Now I understand that some people will be appalled, just on general principle, at the idea of attaching a purposely cheap, plastic lens to a high-end, full-frame camera. They just don’t see the point. The Canon 5D MKII can deliver crisp, beautiful images when coupled with ordinary glass, so why go messing things up by putting a defiantly low-tech piece of plastic on there?
I get this objection, but I am just camera-curious. I know what my camera can do with perfect light at f/8 and everything composed just-so. But, I like to mess around with other possibilities. Some will immediately dismiss the Holga Direct HL-C lens as a faddy bit of nostalgic junk. For my part, I get bored with “perfect” images in the classical sense and really enjoy tweaking my shots in post or exploring a new technique that deviates from the standard, photography textbook approach to thing.
For a long while I have been trying to achieve some of the low-fi charm of the Holga (or others like it) using software. But, the chance to make some of those adjustments “in camera” is very appealing. And on top of that, the HL-C will only set you back about $26. In fact, I bought mine with some Amazon points I had accrued, so it basically cost me nothing.
Now, to the lens itself. I already had the Holga Direct Pinhole lens (which I bought accidentally when I thought I was getting the HL-C). In essence, you have the front piece from the both beloved and decried Holga, medium-format camera, it is just built to fit on a Canon EF mount. There is no aperture, but the literature says you are getting about f/8. The focus is manual and reminiscent of disposable cameras where the focal range is marked out in little symbols that correspond to what you are shooting— a single person’s torso means close up, a mountain symbol means far away (or focused to infinity).

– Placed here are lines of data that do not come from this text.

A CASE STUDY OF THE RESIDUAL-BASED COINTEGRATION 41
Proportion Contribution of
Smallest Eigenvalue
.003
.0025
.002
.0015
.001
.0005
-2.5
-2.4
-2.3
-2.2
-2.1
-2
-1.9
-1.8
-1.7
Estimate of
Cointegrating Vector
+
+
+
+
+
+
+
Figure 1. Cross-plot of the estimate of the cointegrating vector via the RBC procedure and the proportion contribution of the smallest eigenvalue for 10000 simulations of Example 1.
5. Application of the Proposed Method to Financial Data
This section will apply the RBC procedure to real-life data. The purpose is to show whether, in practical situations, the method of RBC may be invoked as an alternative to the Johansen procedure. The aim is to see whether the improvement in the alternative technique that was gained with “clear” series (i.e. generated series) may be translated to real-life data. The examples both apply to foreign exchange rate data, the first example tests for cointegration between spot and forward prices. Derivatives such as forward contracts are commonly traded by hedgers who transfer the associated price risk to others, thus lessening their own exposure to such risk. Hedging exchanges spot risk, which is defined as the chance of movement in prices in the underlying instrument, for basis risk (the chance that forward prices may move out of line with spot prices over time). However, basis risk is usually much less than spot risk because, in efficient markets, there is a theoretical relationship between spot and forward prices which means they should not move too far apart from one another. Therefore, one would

The guide that the HL-C ships which tells you what these four focal icons mean in meters but you are better off just guessing based on the icons. This is because you really can’t see a damn thing through the HL-C. Even in decent mid-day light it is hard to detect the subjects in the frame. That is really my only complaint with this cheap little beauty; composition is a bitch. I imagine that this is a legacy of the medium format camera from whence the original lens design came. On the original Holga (a light-leaking, all plastic, Chinese made, mass-market camera) you composed through a view finder where the image did not pas through the lens, much like a rangefinder-style set up. In that configuration, it really isn’t important wether the view though the lens is clear because it just passes light straight to the film.
The HL-C, by design, is a guessing game. And though the manufacturer states that the effective f-stop is f/8, it sure seems lower to me. The shot here was at ISO 1600 to give you an idea of just how little might actually get through. It should almost go without saying that there is no auto focus confirmation with the HL-C. Many manual lenses have a chip that allows the camera’s AF system to determine if your imagine is in focus, but not so with the HL-C. I doubt that Canon’s AF system would work even if their was a chip because of how little light get through, but that is just speculation.

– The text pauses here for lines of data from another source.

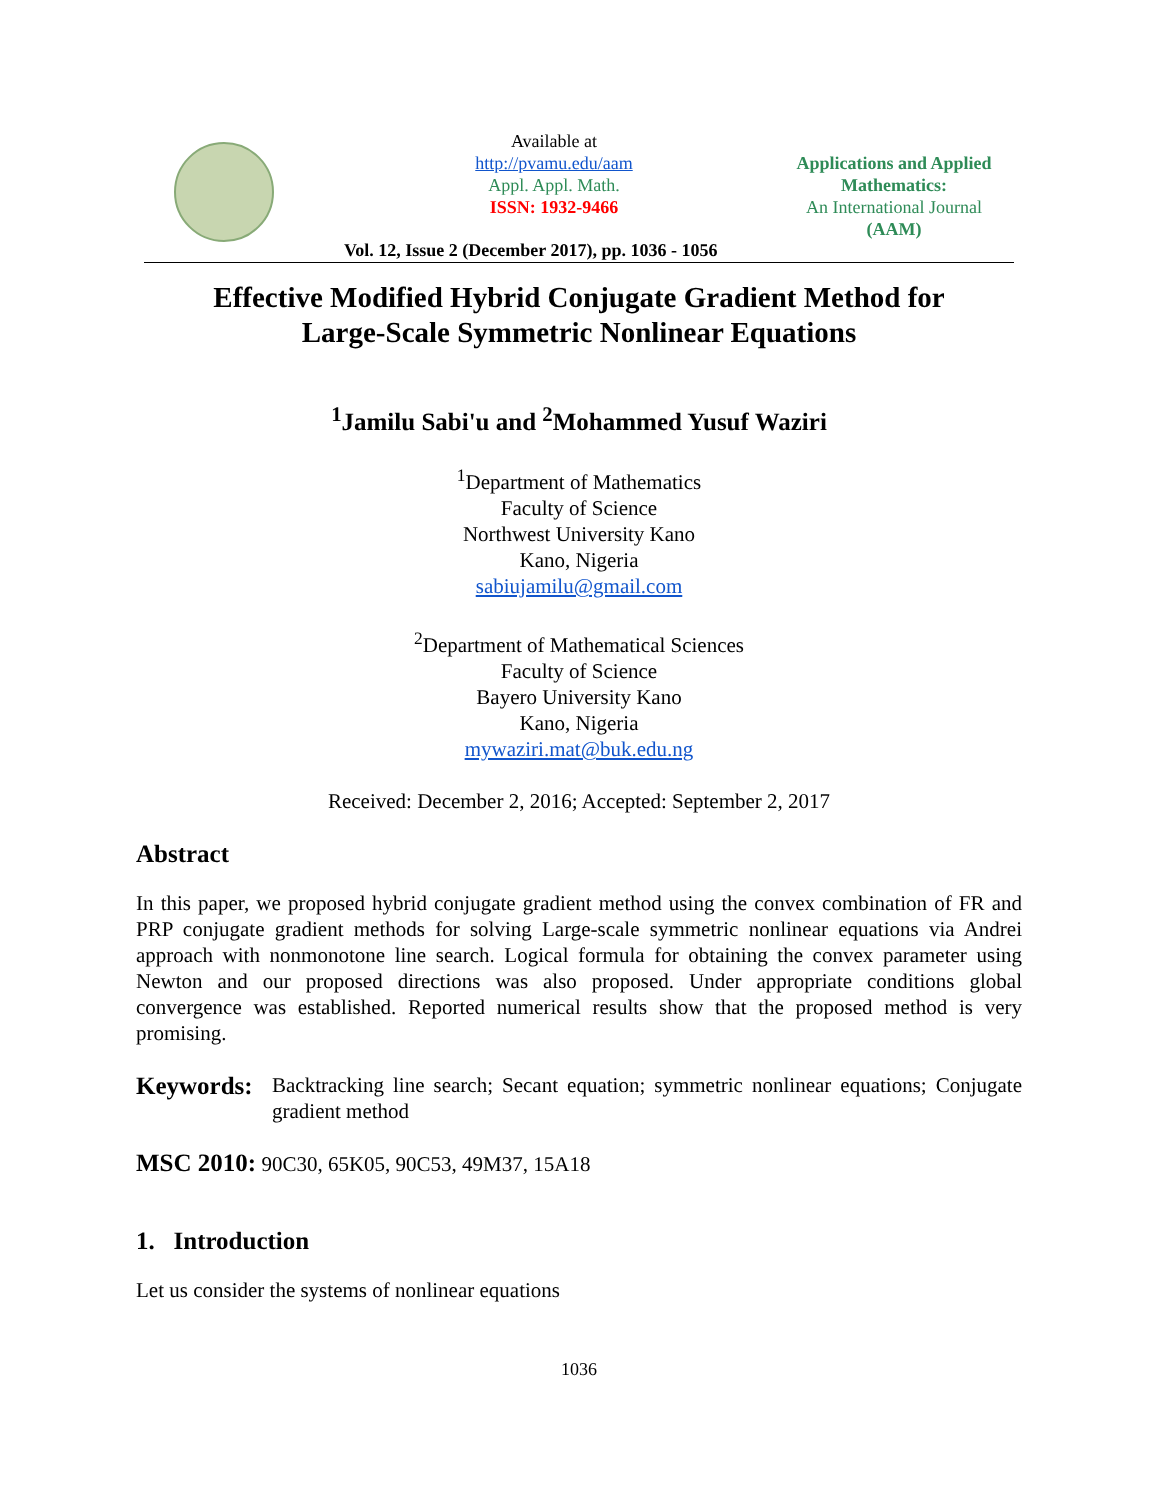Available at
http://pvamu.edu/aam
Appl. Appl. Math.
ISSN: 1932-9466
Applications and Applied Mathematics:
An International Journal
(AAM)
Vol. 12, Issue 2 (December 2017), pp. 1036 - 1056
Effective Modified Hybrid Conjugate Gradient Method for
Large-Scale Symmetric Nonlinear Equations
<sup>1</sup> Jamilu Sabi'u and <sup>2</sup>Mohammed Yusuf Waziri
<sup>1</sup> Department of Mathematics
Faculty of Science
Northwest University Kano
Kano, Nigeria
sabiujamilu@gmail.com
<sup>2</sup> Department of Mathematical Sciences
Faculty of Science
Bayero University Kano
Kano, Nigeria
mywaziri.mat@buk.edu.ng
Received: December 2, 2016; Accepted: September 2, 2017
Abstract
In this paper, we proposed hybrid conjugate gradient method using the convex combination of FR and PRP conjugate gradient methods for solving Large-scale symmetric nonlinear equations via Andrei approach with nonmonotone line search. Logical formula for obtaining the convex parameter using Newton and our proposed directions was also proposed. Under appropriate conditions global convergence was established. Reported numerical results show that the proposed method is very promising.
Keywords:
Backtracking line search; Secant equation; symmetric nonlinear equations; Conjugate gradient method
MSC 2010: 90C30, 65K05, 90C53, 49M37, 15A18
1. Introduction
Let us consider the systems of nonlinear equations
1036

The lead shot on this post is the same image, tweaked in Aperture for color separation, exposure compensation and some highlight recovery. I then played with it in Nik’s Color Efex Pro 4 to give it more of a film look and restore some of the original vignette which had gone sort o green. Then I passed it through Dfine 2 to remove some of the noise the had popped up.
Just for fun, I played with the original shot in Nik’s Snapseed for Mac desktops. Snapseed is a life saver on iOS devices but it is nice to have it on my main computer just for ease of editing. I also wanted to see the differences between Snapseed and the more expensive and complex Color Efex Pro 4. But, that is probably a subject for another post. I’ll say briefly that the desktop version of Snapssed is as good as the iOS version but has the same limitations inherent in a simple piece of post-processing software. I also included a zoomed crop of part of the image just to demonstrate the resolution of the lens.
In conclusion, the HL-C is pretty much what you would expect. It heavily vignettes your shots, produces soft photos and renders colors very palely and skews purplish. However, for $26 bucks you can’t really go wrong. I don’t know of any cheaper lens out there. And, if you appreciate a certain low-fi appearance to your images and want to accomplish some this before you start manipulating your shots then the HL-C is a good option. Plus, it has a certain smoothness that you lose when trying to get an aged effect on crisp original photos.
Overall, the price point makes this lens a good option for just about anyone but it is tough to work with so be prepared for some frustration. If you’re an odd lens fetishist (read, hoarder) then go for it. But, pristine snappy pictures will not be produced by the HL-C.